Additionally, AI start-ups like Groq and Cerebras are also specifically designing chips to handle AI inferencing computations, offering cheaper alternatives over Nvidia’s GPUs.
The point is, the broader tech industry’s efforts to continuously improve the price-performance of generative AI computations and make the technology universally accessible may indeed incur alternatives to Nvidia’s platform that is likely to eat into its market share.
The investment case for Nvidia stock
NVDA currently trades at around 48x forward earnings. Although it is imperative to also consider the rate at which a company is growing its earnings, not just what the earnings will be, when assessing a stock’s valuation.

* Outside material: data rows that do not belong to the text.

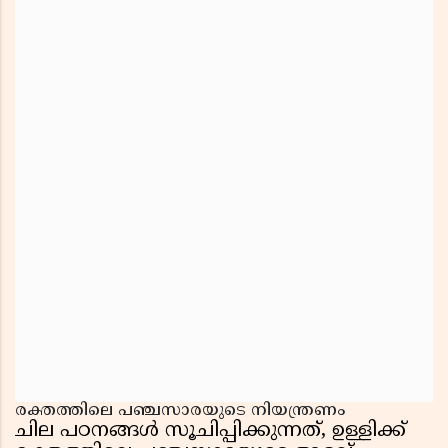
രക്തത്തിലെ പഞ്ചസാരയുടെ നിയന്ത്രണം
ചില പഠനങ്ങൾ സൂചിപ്പിക്കുന്നത്, ഉള്ളിക്ക്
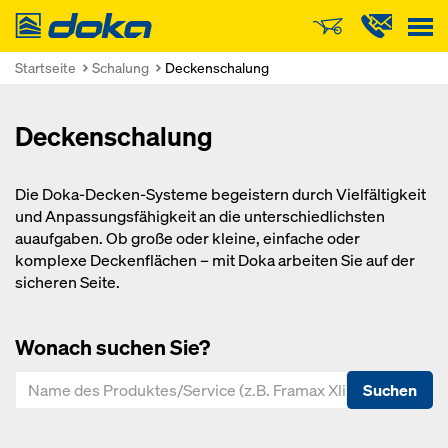
Doka
Startseite
Schalung
Deckenschalung
Deckenschalung
Die Doka-Decken-Systeme begeistern durch Vielfältigkeit
und Anpassungsfähigkeit an die unterschiedlichsten
auaufgaben. Ob große oder kleine, einfache oder
komplexe Deckenflächen – mit Doka arbeiten Sie auf der
sicheren Seite.
Wonach suchen Sie?
Suchen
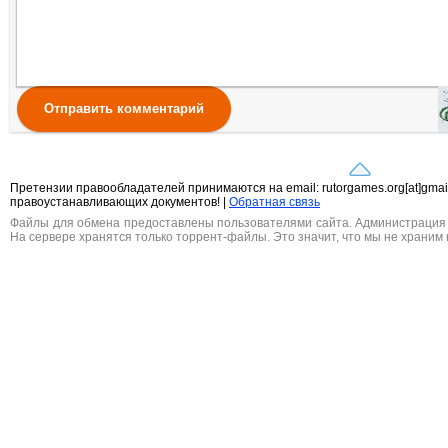
Отправить комментарий
Претензии правообладателей принимаются на email: rutorgames.org[at]gma
правоустанавливающих документов! |
Обратная связь
Файлы для обмена предоставлены пользователями сайта. Администрация н
На сервере хранятся только торрент-файлы. Это значит, что мы не храним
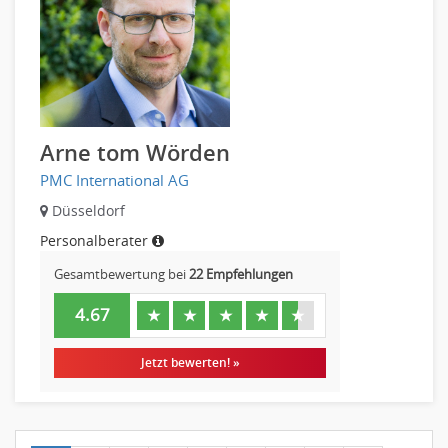
Arne tom Wörden
PMC International AG
Düsseldorf
Personalberater
Gesamtbewertung bei
22 Empfehlungen
4.67
★
★
★
★
★
Jetzt bewerten! »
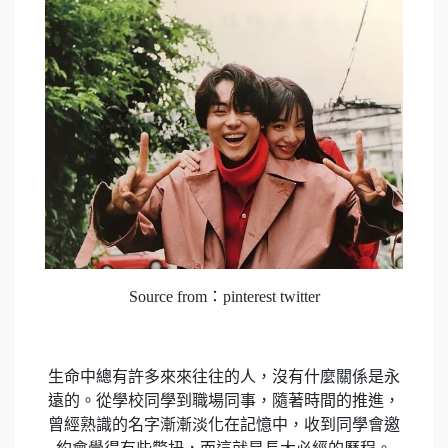
Source from：pinterest twitter
生命中總有許多來來往往的人，沒有什麼關係是永
遠的。從學校同學到職場同事，隨著時間的推進，
曾經熟識的名字漸漸淡化在記憶中，收到同學會邀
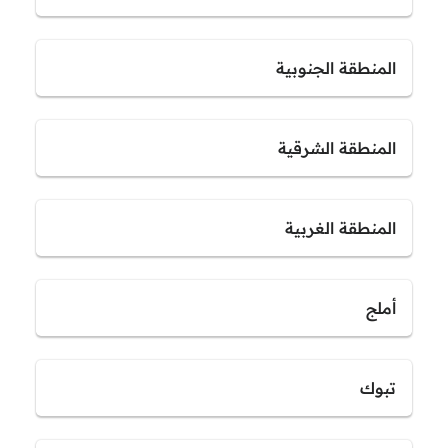
المنطقة الجنوبية
المنطقة الشرقية
المنطقة الغربية
أملج
تبوك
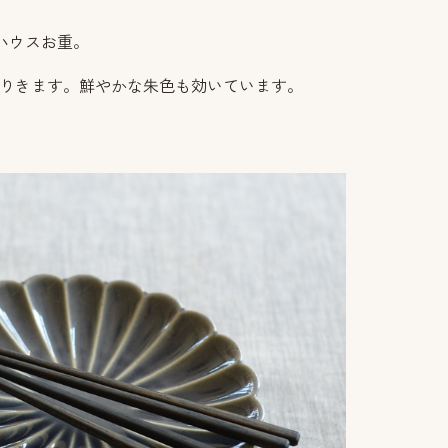
ハウスお重。
くりきます。鮮やかな朱色も効いています。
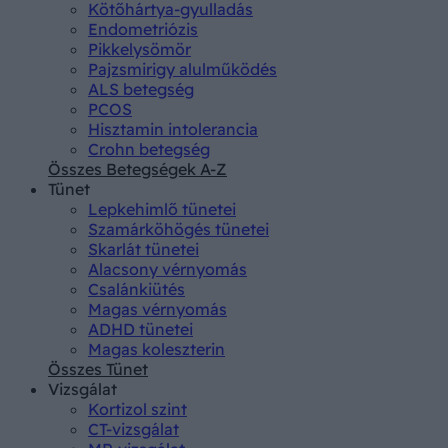
Kötőhártya-gyulladás
Endometriózis
Pikkelysömör
Pajzsmirigy alulműködés
ALS betegség
PCOS
Hisztamin intolerancia
Crohn betegség
Összes Betegségek A-Z
Tünet
Lepkehimlő tünetei
Szamárköhögés tünetei
Skarlát tünetei
Alacsony vérnyomás
Csalánkiütés
Magas vérnyomás
ADHD tünetei
Magas koleszterin
Összes Tünet
Vizsgálat
Kortizol szint
CT-vizsgálat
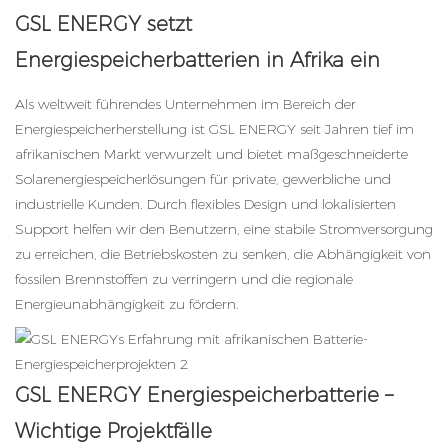
GSL ENERGY setzt
Energiespeicherbatterien in Afrika ein
Als weltweit führendes Unternehmen im Bereich der
Energiespeicherherstellung ist GSL ENERGY seit Jahren tief im
afrikanischen Markt verwurzelt und bietet maßgeschneiderte
Solarenergiespeicherlösungen für private, gewerbliche und
industrielle Kunden. Durch flexibles Design und lokalisierten
Support helfen wir den Benutzern, eine stabile Stromversorgung
zu erreichen, die Betriebskosten zu senken, die Abhängigkeit von
fossilen Brennstoffen zu verringern und die regionale
Energieunabhängigkeit zu fördern.
GSL ENERGY Energiespeicherbatterie –
Wichtige Projektfälle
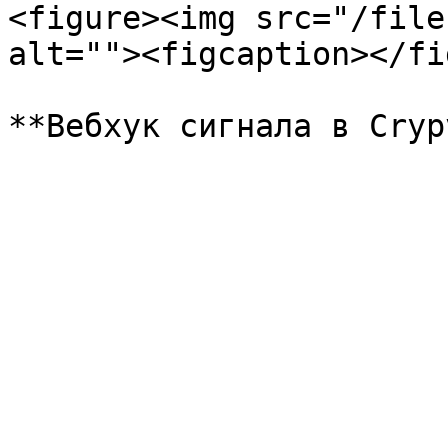
<figure><img src="/file
alt=""><figcaption></fi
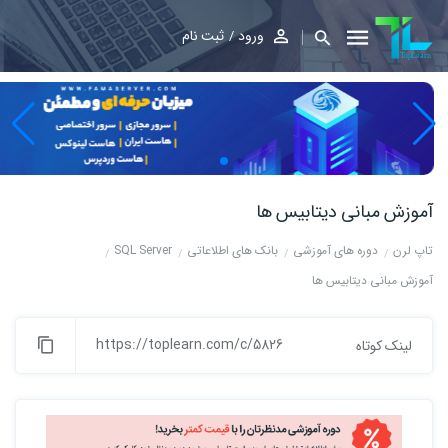
ورود
ثبت نام
آموزش مبانی دیتابیس ها
تاپ لرن
دوره های آموزشی
بانک های اطلاعاتی
SQL Server
آموزش مبانی دیتابیس ها
https://toplearn.com/c/5826
لینک کوتاه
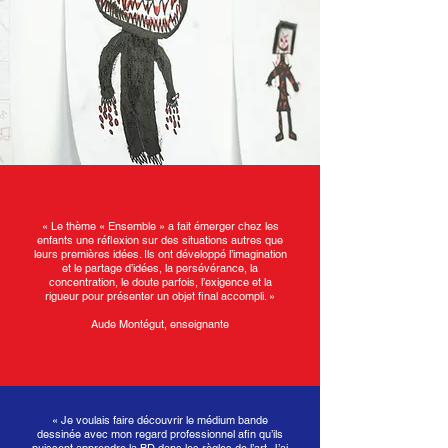
« Le thème « Ensemble » a fait émerger chez les
enfants une réflexion sur des situations autres que
leurs premières idées. Ils ont développé l’imagination
et le partage d’idées, la persévérance, la
concentration, le doute parfois, l’exigence et la
rigueur pour présenter un objet final accompli. »
Aude Montégut, enseignante
« Je voulais faire découvrir le médium bande
dessinée avec mon regard professionnel afin qu’ils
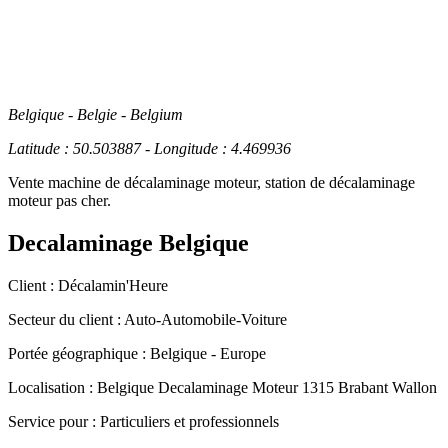
Belgique - Belgie - Belgium
Latitude : 50.503887 - Longitude : 4.469936
Vente machine de décalaminage moteur, station de décalaminage
moteur pas cher.
Decalaminage Belgique
Client :
Décalamin'Heure
Secteur du client :
Auto-Automobile-Voiture
Portée géographique :
Belgique - Europe
Localisation :
Belgique
Decalaminage Moteur 1315 Brabant Wallon
Service pour :
Particuliers et professionnels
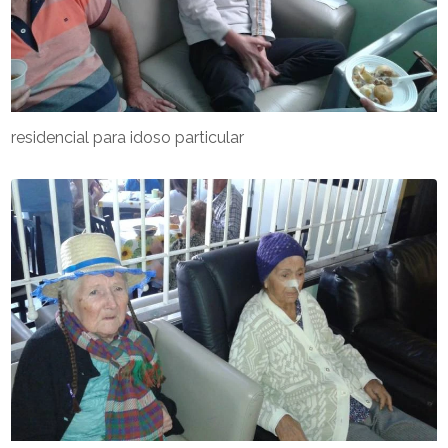
residencial para idoso particular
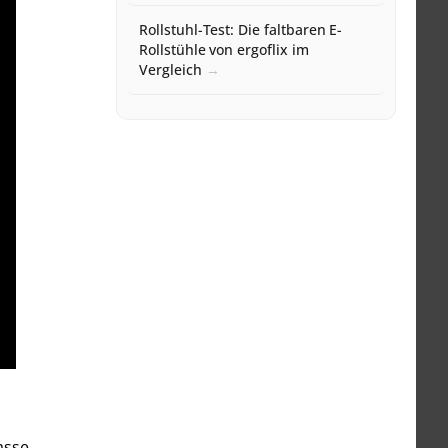
Rollstuhl-Test: Die faltbaren E-
Rollstühle von ergoflix im
Vergleich
asse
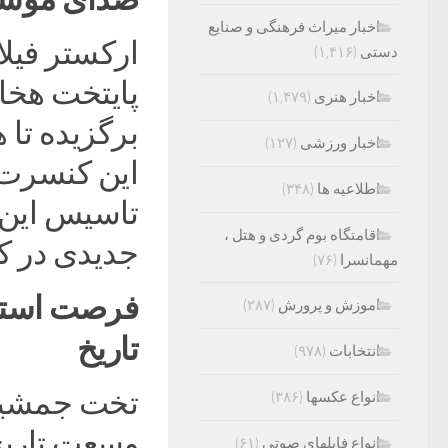
اخبار میراث فرهنگی و صنایع
ارکستر فیلا
دستی
(۱,۴۱۶)
پایتخت هخام
اخبار هنری
(۱,۴۷۹)
برگزیده تا ه
اخبار ورزشی
(۱۲۷)
این کنسرت 
اطلاعیه ها
(۳۴۸)
تاسیس این 
اقامتگاه بوم گردی و هتل ،
جدیدی در ک
مهمانسرا
(۷۶)
فرصت استثن
اموزش و پرورش
(۲۸۷)
تاریخ
انتخابات
(۹۷۸)
تخت جمشید 
انواع عکسها
(۳۸۶)
وسعت تاریخ
انواع فایلهای صوتی
(۶۱)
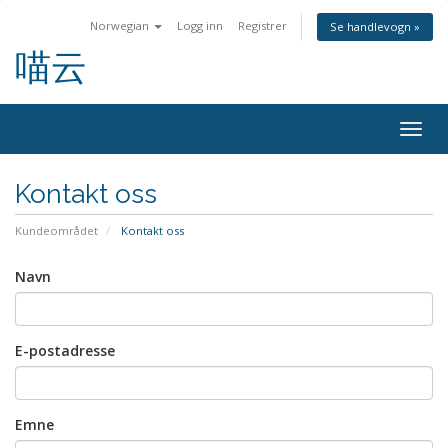
Norwegian
Logg inn
Registrer
Se handlevogn »
喵云
Bytt
navig
Kontakt oss
Kundeområdet
Kontakt oss
Navn
E-postadresse
Emne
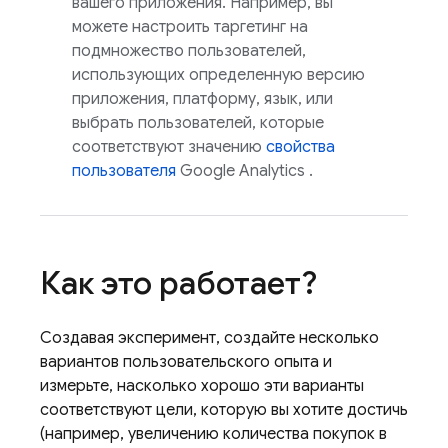
вашего приложения. Например, вы
можете настроить таргетинг на
подмножество пользователей,
использующих определенную версию
приложения, платформу, язык, или
выбрать пользователей, которые
соответствуют значению
свойства
пользователя
Google Analytics
.
Как это работает?
Создавая эксперимент, создайте несколько
вариантов пользовательского опыта и
измерьте, насколько хорошо эти варианты
соответствуют цели, которую вы хотите достичь
(например, увеличению количества покупок в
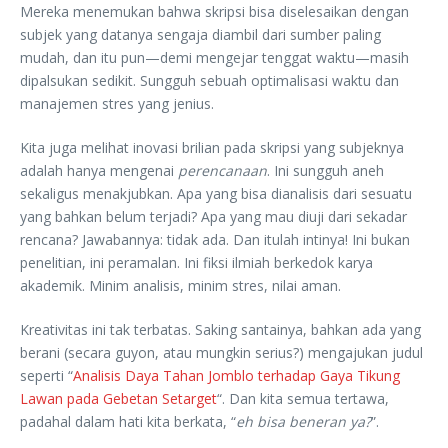
Mereka menemukan bahwa skripsi bisa diselesaikan dengan
subjek yang datanya sengaja diambil dari sumber paling
mudah, dan itu pun—demi mengejar tenggat waktu—masih
dipalsukan sedikit. Sungguh sebuah optimalisasi waktu dan
manajemen stres yang jenius.
Kita juga melihat inovasi brilian pada skripsi yang subjeknya
adalah hanya mengenai
perencanaan
. Ini sungguh aneh
sekaligus menakjubkan. Apa yang bisa dianalisis dari sesuatu
yang bahkan belum terjadi? Apa yang mau diuji dari sekadar
rencana? Jawabannya: tidak ada. Dan itulah intinya! Ini bukan
penelitian, ini peramalan. Ini fiksi ilmiah berkedok karya
akademik. Minim analisis, minim stres, nilai aman.
Kreativitas ini tak terbatas. Saking santainya, bahkan ada yang
berani (secara guyon, atau mungkin serius?) mengajukan judul
seperti “
Analisis Daya Tahan Jomblo terhadap Gaya Tikung
Lawan pada Gebetan Setarget
“. Dan kita semua tertawa,
padahal dalam hati kita berkata, “
eh bisa beneran ya?
”.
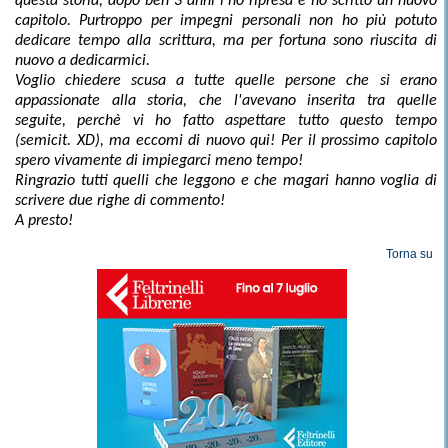
questa storia, dopo ben 3 anni l'ho ripresa e ho scritto un nuovo
capitolo. Purtroppo per impegni personali non ho più potuto
dedicare tempo alla scrittura, ma per fortuna sono riuscita di
nuovo a dedicarmici.
Voglio chiedere scusa a tutte quelle persone che si erano
appassionate alla storia, che l'avevano inserita tra quelle
seguite, perchè vi ho fatto aspettare tutto questo tempo
(semicit. XD), ma eccomi di nuovo qui! Per il prossimo capitolo
spero vivamente di impiegarci meno tempo!
Ringrazio tutti quelli che leggono e che magari hanno voglia di
scrivere due righe di commento!
A presto!
Torna su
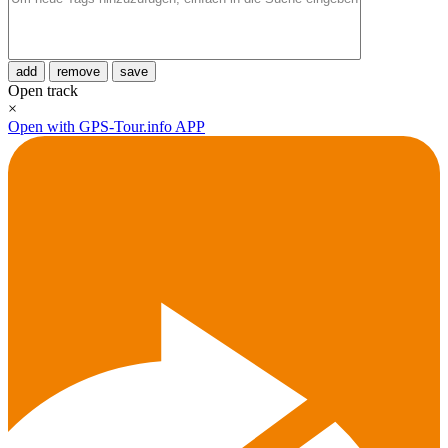
add
remove
save
Open track
×
Open with GPS-Tour.info APP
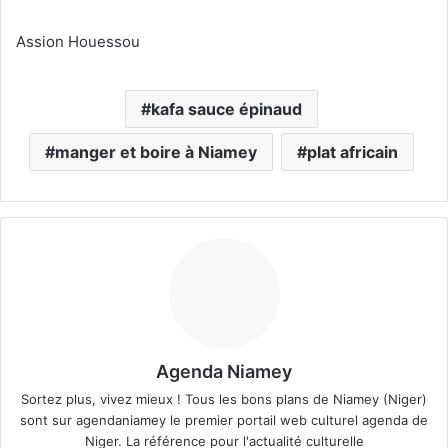
Assion Houessou
kafa sauce épinaud
manger et boire à Niamey
plat africain
Agenda Niamey
Sortez plus, vivez mieux ! Tous les bons plans de Niamey (Niger)
sont sur agendaniamey le premier portail web culturel agenda de
Niger. La référence pour l'actualité culturelle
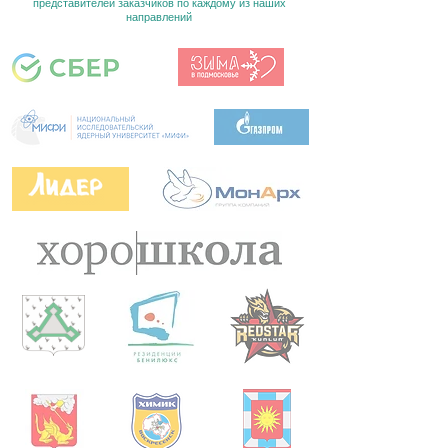
представителей заказчиков по каждому из наших
направлений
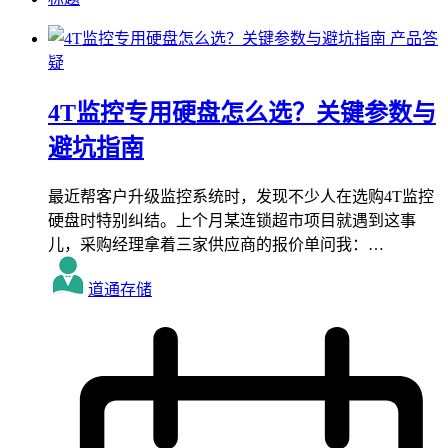
产品答
疑
4T监控专用硬盘怎么选？关键参数与
避坑指南
最近帮客户升级监控系统时，发现不少人在选购4T监控
硬盘时特别纠结。上个月某连锁超市项目就遇到这事
儿，采购经理拿着三家供应商的报价单问我：…
道通存储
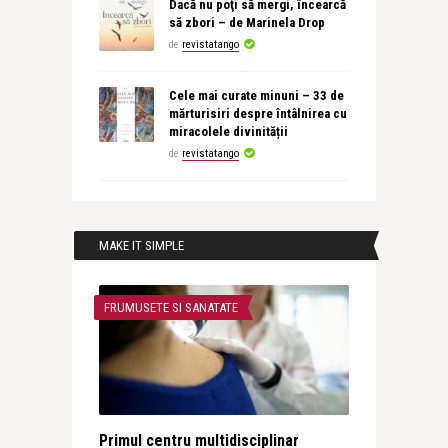
Dacă nu poţi să mergi, încearcă
să zbori – de Marinela Drop
de
revistatango
Cele mai curate minuni – 33 de
mărturisiri despre întâlnirea cu
miracolele divinității
de
revistatango
MAKE IT SIMPLE
FRUMUSETE SI SANATATE
Primul centru multidisciplinar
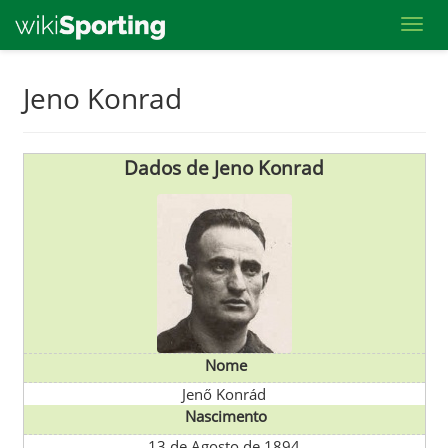
Toggl
Skip
Jeno Konrad
to
main
content
Dados de Jeno Konrad
Nome
Jenő Konrád
Nascimento
13 de Agosto de 1894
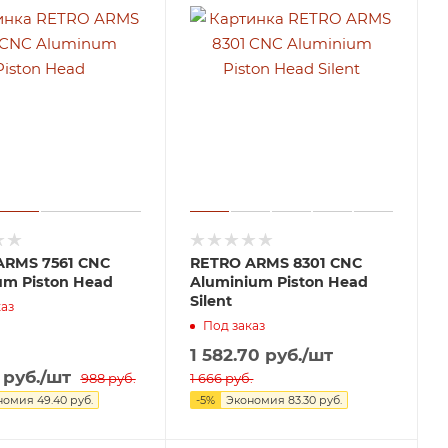
ARMS 7561 CNC
RETRO ARMS 8301 CNC
m Piston Head
Aluminium Piston Head
Silent
аз
Под заказ
1 582.70
руб.
/шт
руб.
/шт
988
руб.
1 666
руб.
номия
49.40
руб.
-
5
%
Экономия
83.30
руб.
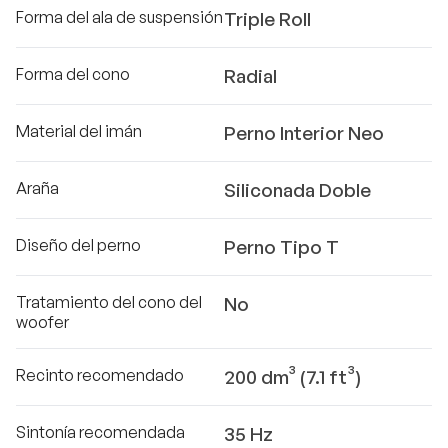
Forma del ala de suspensión
Triple Roll
Forma del cono
Radial
Material del imán
Perno Interior Neo
Araña
Siliconada Doble
Diseño del perno
Perno Tipo T
Tratamiento del cono del
No
woofer
Recinto recomendado
200 dm³ (7.1 ft³)
Sintonía recomendada
35 Hz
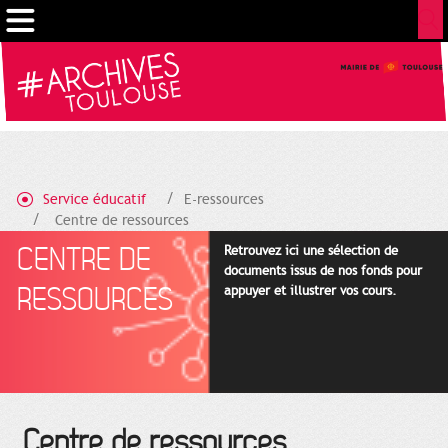
Gestion de vos préférences sur les cookies
Service éducatif
E-ressources
Centre de ressources
CENTRE DE
Retrouvez ici une sélection de
documents issus de nos fonds pour
RESSOURCES
appuyer et illustrer vos cours.
Centre de ressources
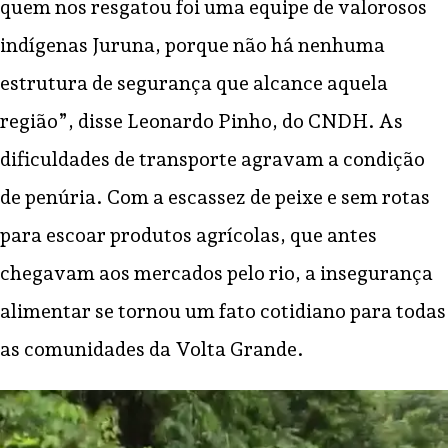
quem nos resgatou foi uma equipe de valorosos
indígenas Juruna, porque não há nenhuma
estrutura de segurança que alcance aquela
região”, disse Leonardo Pinho, do CNDH. As
dificuldades de transporte agravam a condição
de penúria. Com a escassez de peixe e sem rotas
para escoar produtos agrícolas, que antes
chegavam aos mercados pelo rio, a insegurança
alimentar se tornou um fato cotidiano para todas
as comunidades da Volta Grande.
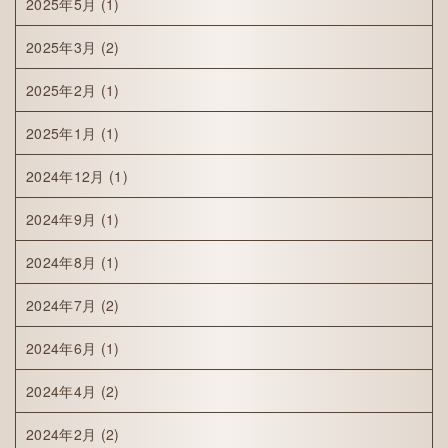
2025年5月
(1)
2025年3月
(2)
2025年2月
(1)
2025年1月
(1)
2024年12月
(1)
2024年9月
(1)
2024年8月
(1)
2024年7月
(2)
2024年6月
(1)
2024年4月
(2)
2024年2月
(2)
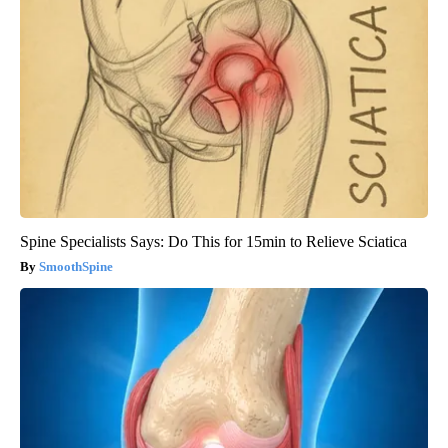
Spine Specialists Says: Do This for 15min to Relieve Sciatica
SmoothSpine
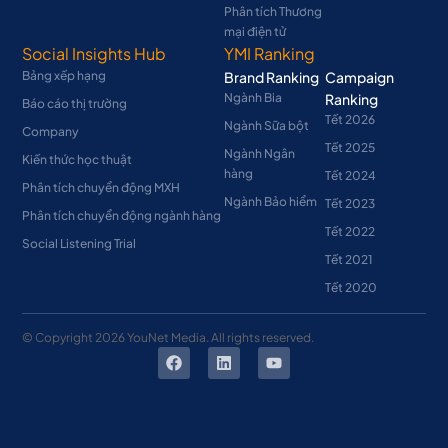
Phân tích Thương
mại điện tử
Social Insights Hub
YMI Ranking
Bảng xếp hạng
Brand Ranking
Campaign
Ngành Bia
Ranking
Báo cáo thị trường
Tết 2026
Ngành Sữa bột
Company
Tết 2025
Ngành Ngân
Kiến thức học thuật
hàng
Tết 2024
Phân tích chuyển động MXH
Ngành Bảo hiểm
Tết 2023
Phân tích chuyển động ngành hàng
Tết 2022
Social Listening Trial
Tết 2021
Tết 2020
© Copyright
2026
YouNet Media. All rights reserved.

Despite rising competition, Nvidia’s pricing power remains second to none, conducive to enviable profit margins. Gross margins continue to hover between 70-75%, while the net margins remain above 50%, which means the majority of the revenue generated by the company flows down to the bottom line, boosting EPS for shareholders.
Unsurprisingly, out of all the Magnificent 6 stocks, NVDA has the highest projected EPS growth rate at 37.53%.
Note that Tesla (TSLA) has been excluded from the group of ‘AI Winners’ usually dubbed as “Magnificent 7,” given the stock’s detachment from fundamentals lately.
Now, when we adjust each stock’s Forward P/E ratio by the expected EPS growth rates, we obtain the following Forward Price-Earnings-Growth (Forward PEG) multiples.
Barring GOOG whose valuation is currently being discounted amid its antitrust challenges, NVDA remains one of the cheapest AI stocks.
So at this valuation, Nvidia’s shares are worth buying. Although a note of caution here alongside the rating upgrade. NVDA remains a volatile stock prone to significant draw-downs in the share price. So investors that have been on the sidelines considering whether to purchase the stock should only invest if they are ready to buy more on any pullbacks, keeping the long-term growth prospects in mind.
At present, Nvidia remains the king of AI.
Analyst’s Disclosure: I/we have a beneficial long position in the shares of NVDA either through stock ownership, options, or other derivatives. I wrote this article myself, and it expresses my own opinions. I am not receiving compensation for it (other than from Seeking Alpha). I have no business relationship with any company whose stock is mentioned in this article.